Reproduce the rows below word for word, from the line containing "Please state, whatever" through the last line of the rows.

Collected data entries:
---

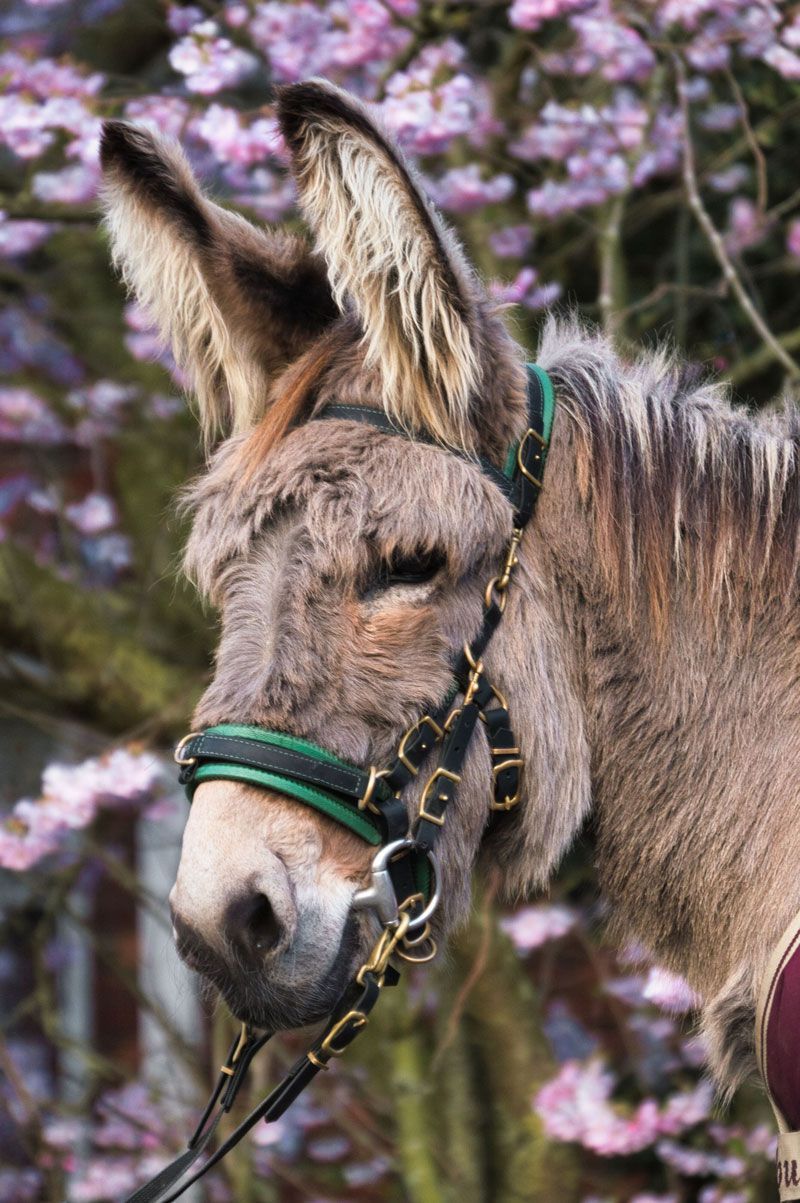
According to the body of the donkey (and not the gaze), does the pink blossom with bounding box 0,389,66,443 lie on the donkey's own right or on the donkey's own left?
on the donkey's own right

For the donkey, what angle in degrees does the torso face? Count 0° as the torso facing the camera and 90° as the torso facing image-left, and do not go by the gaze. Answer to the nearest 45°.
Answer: approximately 45°

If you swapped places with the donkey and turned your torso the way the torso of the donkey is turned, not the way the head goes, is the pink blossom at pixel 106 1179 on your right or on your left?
on your right

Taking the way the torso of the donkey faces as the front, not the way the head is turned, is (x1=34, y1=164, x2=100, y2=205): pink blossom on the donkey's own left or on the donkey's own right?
on the donkey's own right

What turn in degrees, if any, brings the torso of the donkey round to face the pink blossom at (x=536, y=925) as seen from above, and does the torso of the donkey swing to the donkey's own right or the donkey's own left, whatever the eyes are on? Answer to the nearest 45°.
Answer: approximately 135° to the donkey's own right

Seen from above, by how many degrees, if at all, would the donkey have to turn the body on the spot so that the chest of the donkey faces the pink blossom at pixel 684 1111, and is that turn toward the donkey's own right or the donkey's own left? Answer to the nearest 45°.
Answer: approximately 135° to the donkey's own right

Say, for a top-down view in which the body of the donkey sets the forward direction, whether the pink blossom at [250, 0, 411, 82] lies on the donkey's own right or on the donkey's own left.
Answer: on the donkey's own right
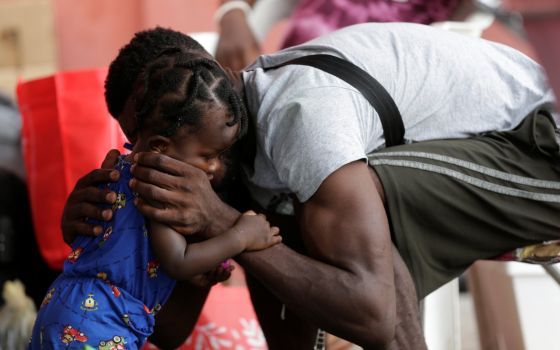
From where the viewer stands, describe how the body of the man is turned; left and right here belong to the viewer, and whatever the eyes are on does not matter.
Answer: facing to the left of the viewer

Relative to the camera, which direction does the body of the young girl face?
to the viewer's right

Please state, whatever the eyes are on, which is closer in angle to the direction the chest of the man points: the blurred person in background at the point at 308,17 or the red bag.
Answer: the red bag

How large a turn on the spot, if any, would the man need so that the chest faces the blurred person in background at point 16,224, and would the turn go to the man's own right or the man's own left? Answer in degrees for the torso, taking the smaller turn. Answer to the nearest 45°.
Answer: approximately 45° to the man's own right

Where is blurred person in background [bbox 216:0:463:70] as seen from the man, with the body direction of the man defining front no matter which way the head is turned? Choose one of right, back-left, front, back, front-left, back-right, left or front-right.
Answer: right

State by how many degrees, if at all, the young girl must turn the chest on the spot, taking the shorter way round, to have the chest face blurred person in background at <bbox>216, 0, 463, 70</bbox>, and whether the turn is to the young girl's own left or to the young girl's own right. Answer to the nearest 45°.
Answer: approximately 45° to the young girl's own left

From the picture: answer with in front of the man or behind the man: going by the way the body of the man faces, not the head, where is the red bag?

---

## SOLUTION FOR THIS TASK
Please state, whatever the eyes are on, which is closer in angle to the direction the chest of the man points: the blurred person in background at the point at 308,17 or the red bag.
Answer: the red bag

How large a turn on the spot, if any, would the man need so that the chest faces the blurred person in background at point 16,224, and would the turn go to the man's own right or the man's own left? Answer in degrees for the torso, taking the smaller turn. Answer to the nearest 45°.
Answer: approximately 45° to the man's own right

Where is blurred person in background [bbox 216:0:463:70] as seen from the man, with the body direction of the man defining front no matter which way the head is turned? Choose one of right, back-left, front, back, front-left, back-right, left or front-right.
Answer: right

State by how many degrees, if at all, the young girl must turn the chest on the spot, taking the shorter way round, to have the chest face blurred person in background at <bbox>216, 0, 463, 70</bbox>, and whether the turn is to the young girl's own left or to the young girl's own right. Answer to the nearest 45°.
Answer: approximately 45° to the young girl's own left

From the picture: answer with in front of the man or behind the man: going by the way the body of the man faces, not the head, where is the red bag?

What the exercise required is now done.